You might think this makes Diaz a slap hitter, like Jarrod Dyson, yet the data says otherwise. Of those 387 hitters, only four had a better hard-hit rate than Diaz, who crushed the ball at 95 mph or higher a massive 50.8 percent of the time. (And two of those four were Aaron Judge and Joey Gallo.)
To simply look at Diaz, you know he's a massively strong man, and we know that the Indians have passed this data along. He slugged .219 before a first-half demotion, and .402 after, with a higher launch angle. It's not enough, but it's something. Watch out, 2018.
Eric Hosmer, free agent
Hosmer operates in the odd space between "I had a very good season that will lead to a huge contract, so why should I change?" and "There's so much more in there, probably." He was something of a ground-ball machine last year, hitting more balls on the ground than 95 percent of other batters, but because he's shown the ability to hit the ball hard, his production in the air is actually very good -- when he can get there.
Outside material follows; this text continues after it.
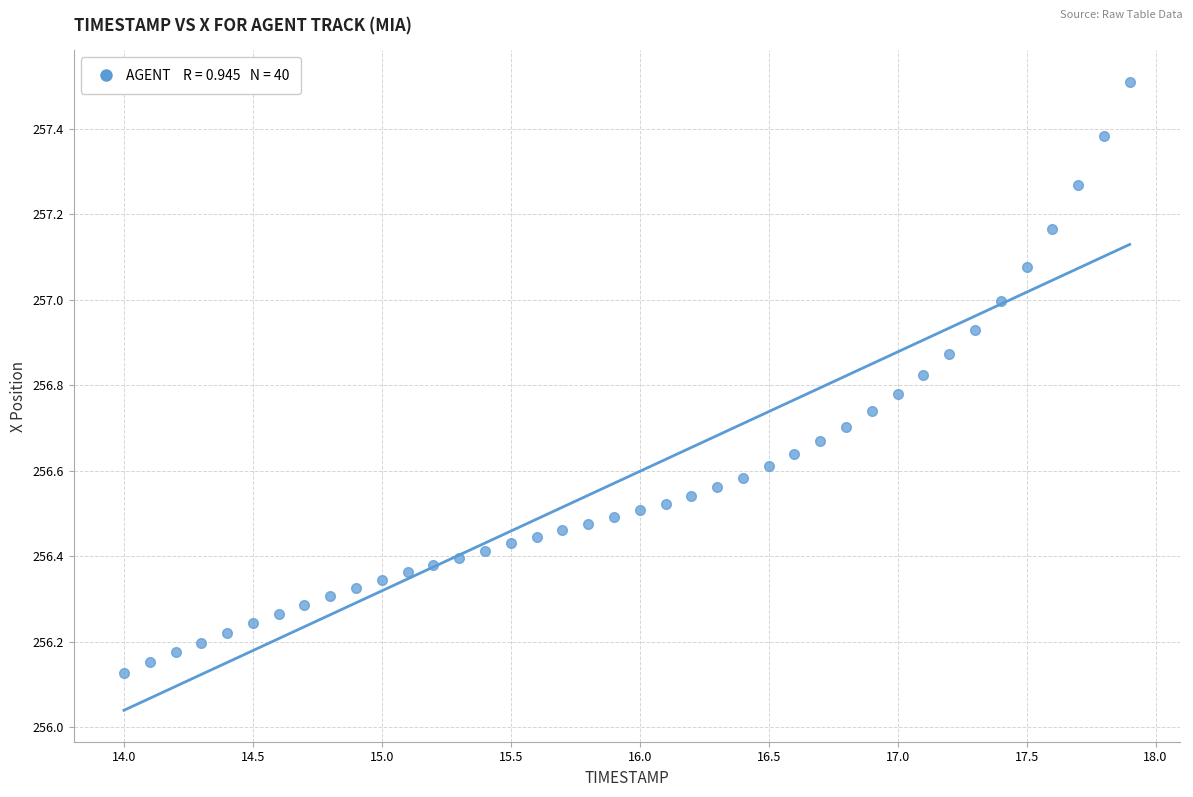

What is the range of X values (max minus min)?

3.9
On air balls, Hosmer's .632 wOBA was in the top 10 percent of our 387 hitters, ahead of Freddie Freeman, Bryce Harper or Charlie Blackmon. In 2016, his .605 wOBA was also in the top 10 percent, similar to Paul Goldschmidt, Michael Trout and Corey Seager. Hosmer mashes when he gets the ball off the ground, it's just rare that he can manage to do it for a sustained period.
Hosmer is not like Martinez or Taylor or Turner, players who were on the fringes of the big leagues and dedicated themselves to change. He doesn't need to be, and maybe he'll never do it. But you can see why, with his talent, everyone wants to see what it could look like. When Hosmer gets the ball in the air, it ends well for him.
Ian Desmond, Rockies
This is less about velocity and more about survival and circumstance. Desmond's first season in Colorado was an injury-plagued disappointment, as he hit just .274/.326/.375 with seven homers, and a big part of that was too many balls on the ground. Desmond was second only to Diaz in terms of the fewest batted balls hit above 10 degrees. That's fine for, say, Dee Gordon, but the entire point of playing in Coors Field is to hit in the air. If it doesn't go out, there's tons of real estate for the ball to evade a glove.
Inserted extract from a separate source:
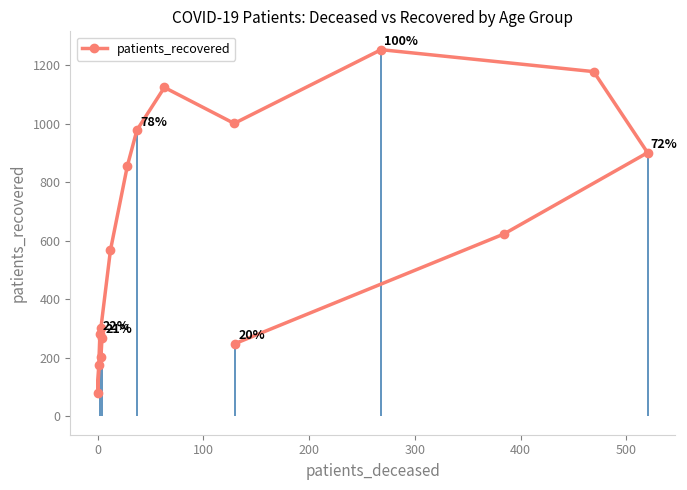

What is the value of the 16th point from the left?

249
Desmond has always been something of a ground-ball hitter, of course, but 2017 was a new extreme; after having 41.2 percent of his batted balls above 10 degrees in 2015-16, it was just 32.6 percent in '17. Think that matters? Last season, Desmond hit .413 with a .775 slugging above 10 degrees … and .345 with a .374 slugging below. A hitter can't take advantage of that thin air on the ground.
Kennys Vargas, Twins
Take a look at the top performers on balls hit at 10 degrees or higher. You'll see a ton of slugging stars in the top dozen, like Judge, Martinez, Giancarlo Stanton, Gallo and Donaldson. Extend it to the top 25, and you'll see Goldschmidt, Pham and Gary Sanchez. These are big names, yet there at No. 16 sits Vargas, who had an essentially league-average .253/.314/.444 year as a first baseman and designated hitter for Minnesota. How?
It's partially due to contact, as Vargas' 29 percent strikeout rate was significantly higher than league average in 2017, but we've seen that high strikeouts are fine if they come with big power. If you expand that list to production on balls hit at 10 degrees or higher and also at 95 mph -- i.e., hard-hit balls in the air -- Vargas is fourth, behind the Rockies' Pat Valaika, A's rookie sensation Matt Olson and Stanton. Yet the 6-foot-5 Vargas, who owns the two longest Twins homers tracked by Statcast™, saw his percentage of batted balls above 10 degrees drop from 60.4 in 2016 (when he slugged .500) to 49.0 in '17 (when he slugged .444).
Quickly running out of chances in Minnesota, it's time for Vargas to go all-in on all-air.
Mike Petriello is an analyst for MLB.com and the host of the Statcast podcast. He has previously written for ESPN Insider and FanGraphs.